___ RECORDED DATA ___

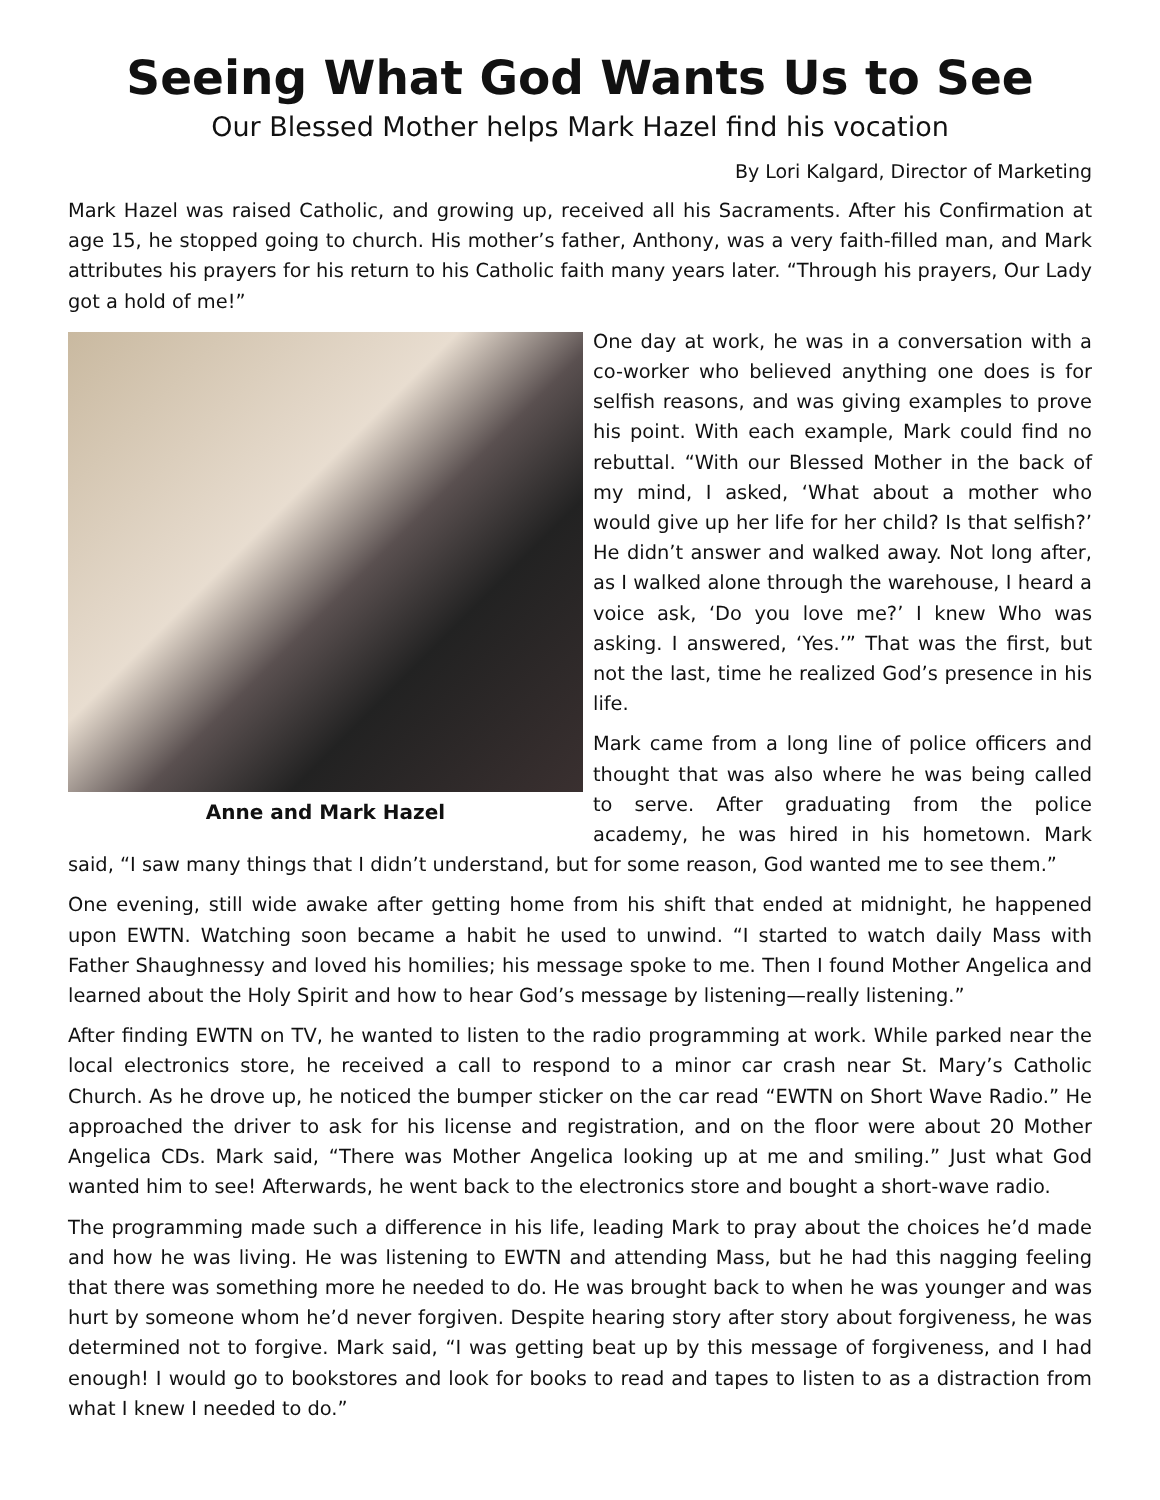Seeing What God Wants Us to See
Our Blessed Mother helps Mark Hazel find his vocation
By Lori Kalgard, Director of Marketing
Mark Hazel was raised Catholic, and growing up, received all his Sacraments. After his Confirmation at age 15, he stopped going to church. His mother’s father, Anthony, was a very faith-filled man, and Mark attributes his prayers for his return to his Catholic faith many years later. “Through his prayers, Our Lady got a hold of me!”
Anne and Mark Hazel
One day at work, he was in a conversation with a co-worker who believed anything one does is for selfish reasons, and was giving examples to prove his point. With each example, Mark could find no rebuttal. “With our Blessed Mother in the back of my mind, I asked, ‘What about a mother who would give up her life for her child? Is that selfish?’ He didn’t answer and walked away. Not long after, as I walked alone through the warehouse, I heard a voice ask, ‘Do you love me?’ I knew Who was asking. I answered, ‘Yes.’” That was the first, but not the last, time he realized God’s presence in his life.
Mark came from a long line of police officers and thought that was also where he was being called to serve. After graduating from the police academy, he was hired in his hometown. Mark said, “I saw many things that I didn’t understand, but for some reason, God wanted me to see them.”
One evening, still wide awake after getting home from his shift that ended at midnight, he happened upon EWTN. Watching soon became a habit he used to unwind. “I started to watch daily Mass with Father Shaughnessy and loved his homilies; his message spoke to me. Then I found Mother Angelica and learned about the Holy Spirit and how to hear God’s message by listening—really listening.”
After finding EWTN on TV, he wanted to listen to the radio programming at work. While parked near the local electronics store, he received a call to respond to a minor car crash near St. Mary’s Catholic Church. As he drove up, he noticed the bumper sticker on the car read “EWTN on Short Wave Radio.” He approached the driver to ask for his license and registration, and on the floor were about 20 Mother Angelica CDs. Mark said, “There was Mother Angelica looking up at me and smiling.” Just what God wanted him to see! Afterwards, he went back to the electronics store and bought a short-wave radio.
The programming made such a difference in his life, leading Mark to pray about the choices he’d made and how he was living. He was listening to EWTN and attending Mass, but he had this nagging feeling that there was something more he needed to do. He was brought back to when he was younger and was hurt by someone whom he’d never forgiven. Despite hearing story after story about forgiveness, he was determined not to forgive. Mark said, “I was getting beat up by this message of forgiveness, and I had enough! I would go to bookstores and look for books to read and tapes to listen to as a distraction from what I knew I needed to do.”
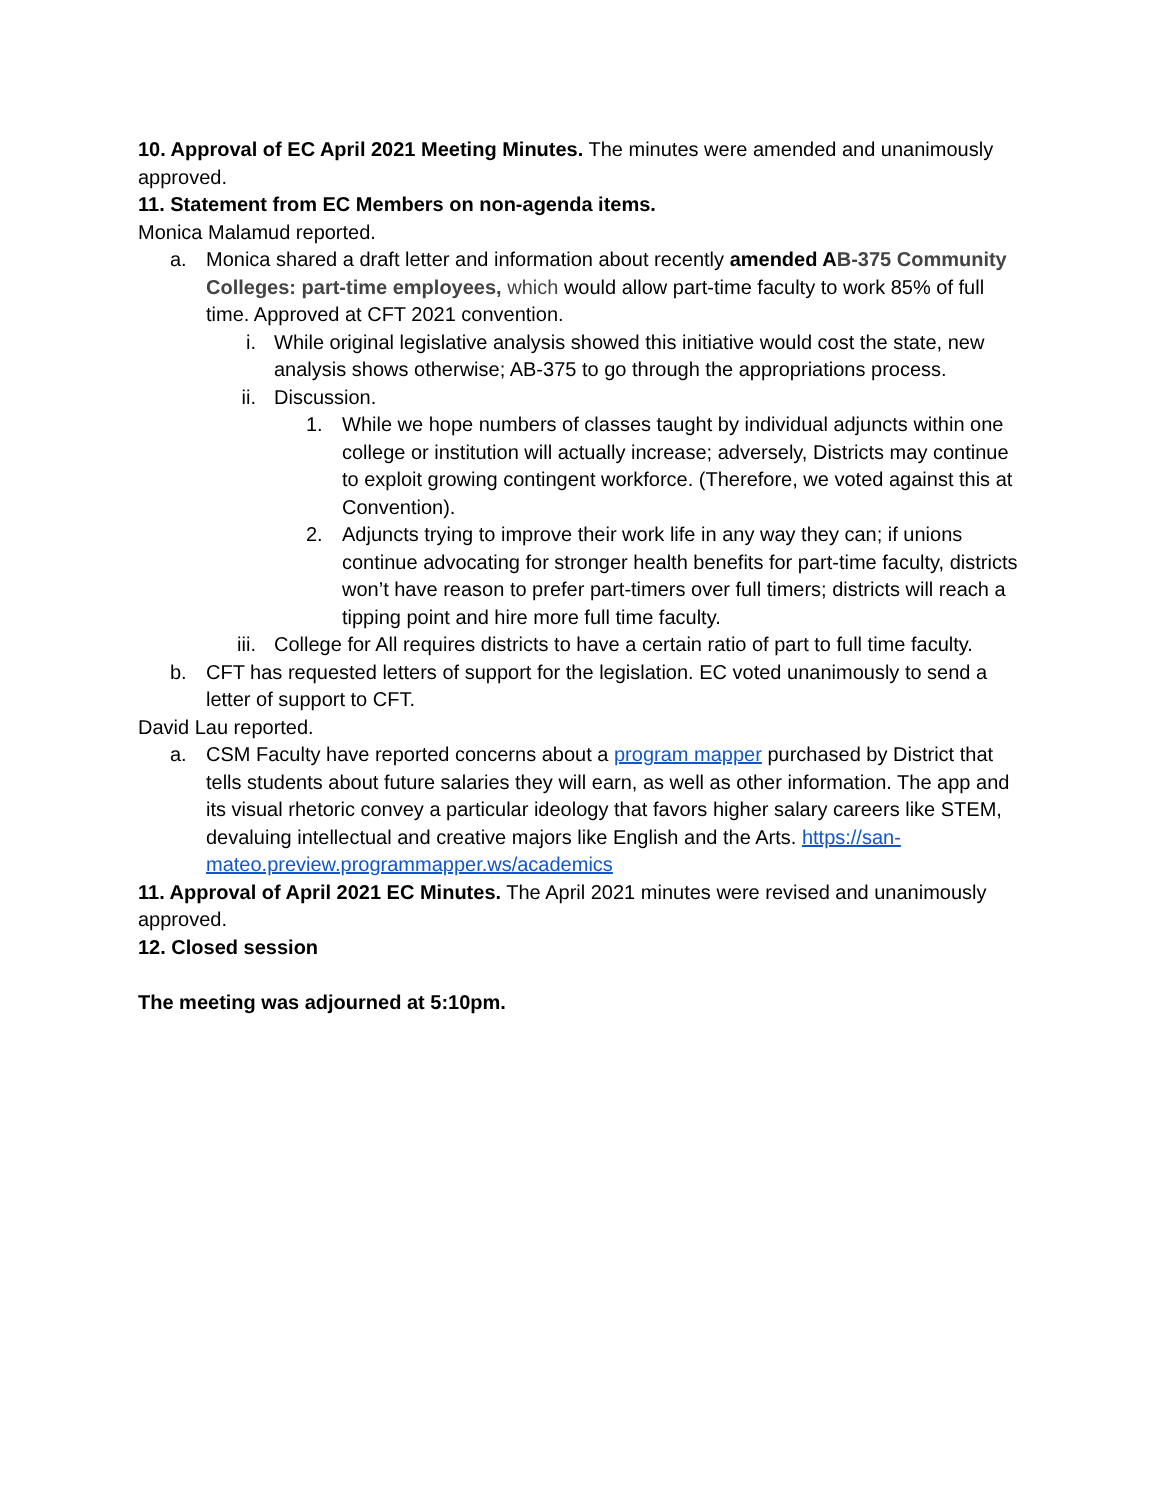10. Approval of EC April 2021 Meeting Minutes. The minutes were amended and unanimously approved.
11. Statement from EC Members on non-agenda items.
Monica Malamud reported.
a. Monica shared a draft letter and information about recently amended A B-375 Community Colleges: part-time employees, which would allow part-time faculty to work 85% of full time. Approved at CFT 2021 convention.
i. While original legislative analysis showed this initiative would cost the state, new analysis shows otherwise; AB-375 to go through the appropriations process.
ii. Discussion.
1. While we hope numbers of classes taught by individual adjuncts within one college or institution will actually increase; adversely, Districts may continue to exploit growing contingent workforce. (Therefore, we voted against this at Convention).
2. Adjuncts trying to improve their work life in any way they can; if unions continue advocating for stronger health benefits for part-time faculty, districts won’t have reason to prefer part-timers over full timers; districts will reach a tipping point and hire more full time faculty.
iii. College for All requires districts to have a certain ratio of part to full time faculty.
b. CFT has requested letters of support for the legislation. EC voted unanimously to send a letter of support to CFT.
David Lau reported.
a. CSM Faculty have reported concerns about a program mapper purchased by District that tells students about future salaries they will earn, as well as other information. The app and its visual rhetoric convey a particular ideology that favors higher salary careers like STEM, devaluing intellectual and creative majors like English and the Arts. https://san-mateo.preview.programmapper.ws/academics
11. Approval of April 2021 EC Minutes. The April 2021 minutes were revised and unanimously approved.
12. Closed session
The meeting was adjourned at 5:10pm.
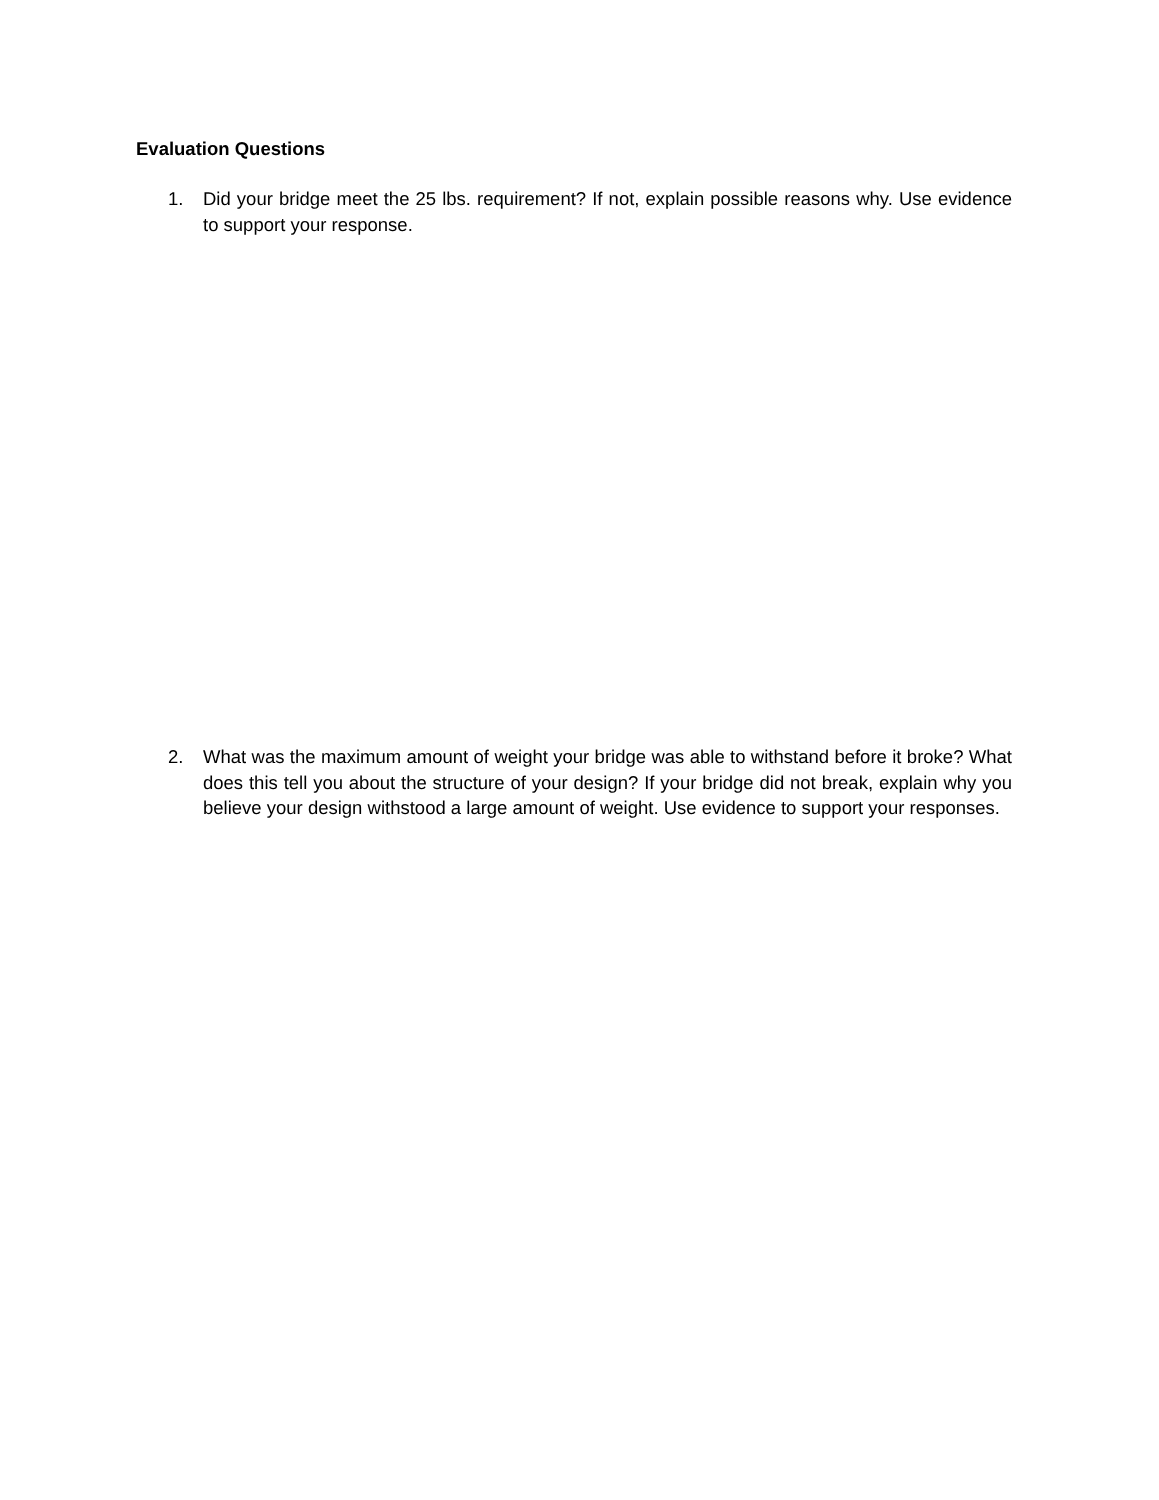Evaluation Questions
1. Did your bridge meet the 25 lbs. requirement? If not, explain possible reasons why. Use evidence to support your response.
2. What was the maximum amount of weight your bridge was able to withstand before it broke? What does this tell you about the structure of your design? If your bridge did not break, explain why you believe your design withstood a large amount of weight. Use evidence to support your responses.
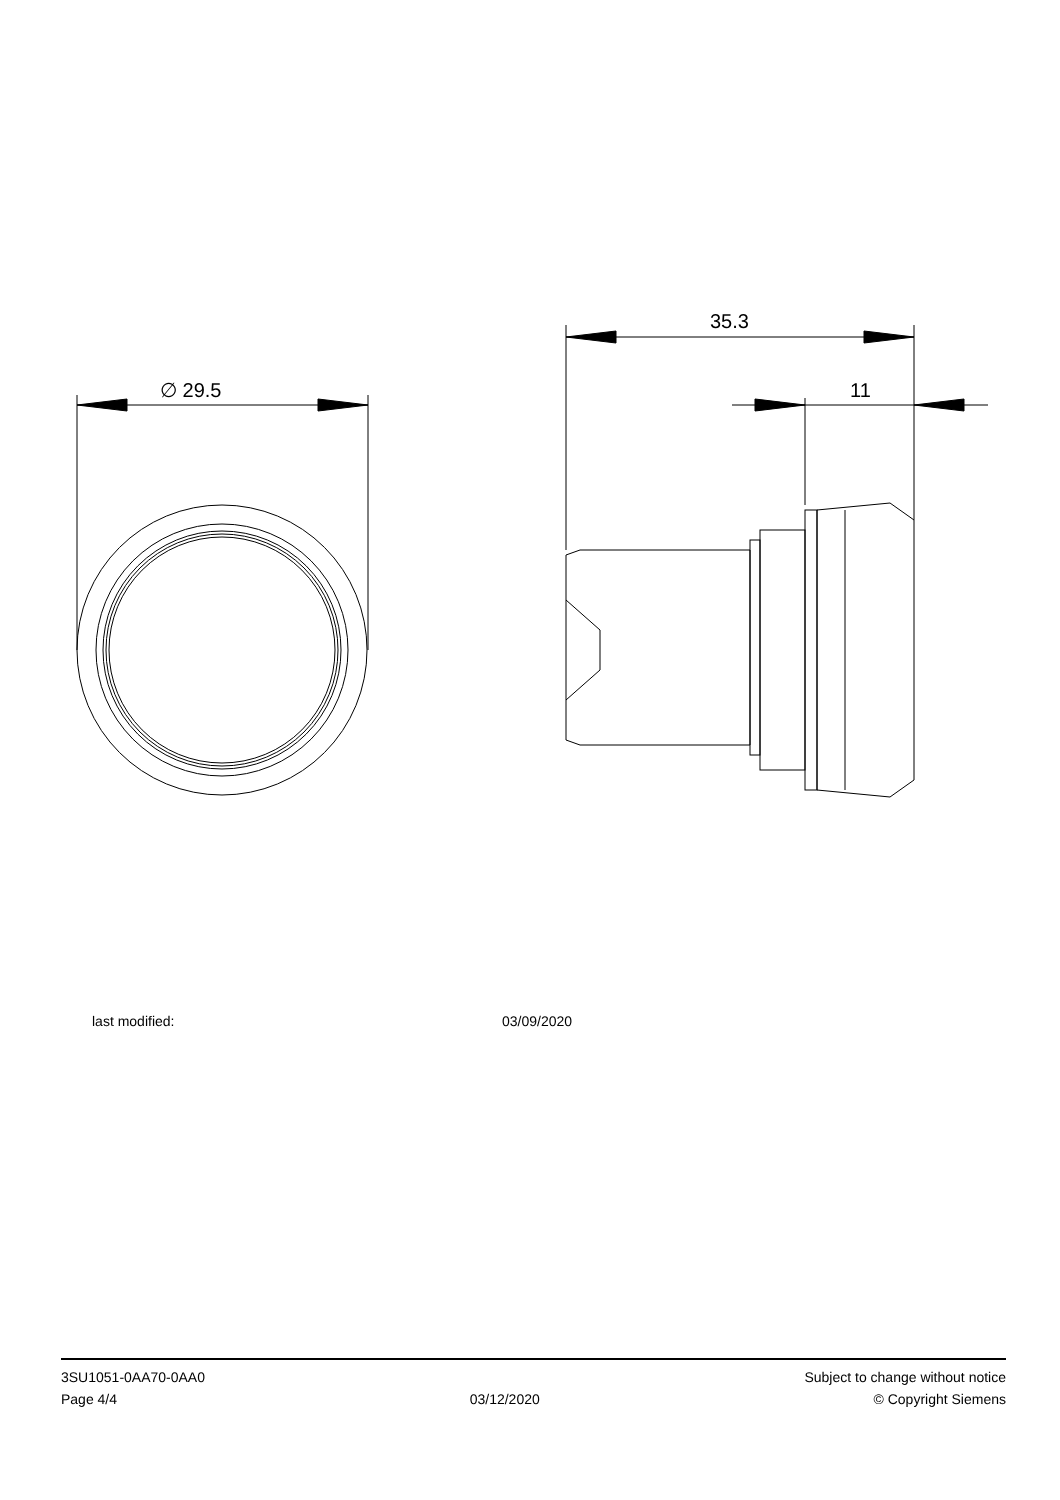∅ 29.5
35.3
11
last modified: 03/09/2020
3SU1051-0AA70-0AA0
Page 4/4
03/12/2020
Subject to change without notice
© Copyright Siemens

___

### TASK PROMPT
When an image appears in the data, skip it and output the rest exactly.

### REPLY
Seeing What God Wants Us to See
Our Blessed Mother helps Mark Hazel find his vocation
By Lori Kalgard, Director of Marketing
Mark Hazel was raised Catholic, and growing up, received all his Sacraments. After his Confirmation at age 15, he stopped going to church. His mother’s father, Anthony, was a very faith-filled man, and Mark attributes his prayers for his return to his Catholic faith many years later. “Through his prayers, Our Lady got a hold of me!”
Anne and Mark Hazel
One day at work, he was in a conversation with a co-worker who believed anything one does is for selfish reasons, and was giving examples to prove his point. With each example, Mark could find no rebuttal. “With our Blessed Mother in the back of my mind, I asked, ‘What about a mother who would give up her life for her child? Is that selfish?’ He didn’t answer and walked away. Not long after, as I walked alone through the warehouse, I heard a voice ask, ‘Do you love me?’ I knew Who was asking. I answered, ‘Yes.’” That was the first, but not the last, time he realized God’s presence in his life.
Mark came from a long line of police officers and thought that was also where he was being called to serve. After graduating from the police academy, he was hired in his hometown. Mark said, “I saw many things that I didn’t understand, but for some reason, God wanted me to see them.”
One evening, still wide awake after getting home from his shift that ended at midnight, he happened upon EWTN. Watching soon became a habit he used to unwind. “I started to watch daily Mass with Father Shaughnessy and loved his homilies; his message spoke to me. Then I found Mother Angelica and learned about the Holy Spirit and how to hear God’s message by listening—really listening.”
After finding EWTN on TV, he wanted to listen to the radio programming at work. While parked near the local electronics store, he received a call to respond to a minor car crash near St. Mary’s Catholic Church. As he drove up, he noticed the bumper sticker on the car read “EWTN on Short Wave Radio.” He approached the driver to ask for his license and registration, and on the floor were about 20 Mother Angelica CDs. Mark said, “There was Mother Angelica looking up at me and smiling.” Just what God wanted him to see! Afterwards, he went back to the electronics store and bought a short-wave radio.
The programming made such a difference in his life, leading Mark to pray about the choices he’d made and how he was living. He was listening to EWTN and attending Mass, but he had this nagging feeling that there was something more he needed to do. He was brought back to when he was younger and was hurt by someone whom he’d never forgiven. Despite hearing story after story about forgiveness, he was determined not to forgive. Mark said, “I was getting beat up by this message of forgiveness, and I had enough! I would go to bookstores and look for books to read and tapes to listen to as a distraction from what I knew I needed to do.”
10. Approval of EC April 2021 Meeting Minutes. The minutes were amended and unanimously approved.
11. Statement from EC Members on non-agenda items.
Monica Malamud reported.
a. Monica shared a draft letter and information about recently amended A B-375 Community Colleges: part-time employees, which would allow part-time faculty to work 85% of full time. Approved at CFT 2021 convention.
i. While original legislative analysis showed this initiative would cost the state, new analysis shows otherwise; AB-375 to go through the appropriations process.
ii. Discussion.
1. While we hope numbers of classes taught by individual adjuncts within one college or institution will actually increase; adversely, Districts may continue to exploit growing contingent workforce. (Therefore, we voted against this at Convention).
2. Adjuncts trying to improve their work life in any way they can; if unions continue advocating for stronger health benefits for part-time faculty, districts won’t have reason to prefer part-timers over full timers; districts will reach a tipping point and hire more full time faculty.
iii. College for All requires districts to have a certain ratio of part to full time faculty.
b. CFT has requested letters of support for the legislation. EC voted unanimously to send a letter of support to CFT.
David Lau reported.
a. CSM Faculty have reported concerns about a program mapper purchased by District that tells students about future salaries they will earn, as well as other information. The app and its visual rhetoric convey a particular ideology that favors higher salary careers like STEM, devaluing intellectual and creative majors like English and the Arts. https://san-mateo.preview.programmapper.ws/academics
11. Approval of April 2021 EC Minutes. The April 2021 minutes were revised and unanimously approved.
12. Closed session
The meeting was adjourned at 5:10pm.
Evaluation Questions
1. Did your bridge meet the 25 lbs. requirement? If not, explain possible reasons why. Use evidence to support your response.
2. What was the maximum amount of weight your bridge was able to withstand before it broke? What does this tell you about the structure of your design? If your bridge did not break, explain why you believe your design withstood a large amount of weight. Use evidence to support your responses.
∅ 29.5
35.3
11
last modified: 03/09/2020
3SU1051-0AA70-0AA0
Page 4/4
03/12/2020
Subject to change without notice
© Copyright Siemens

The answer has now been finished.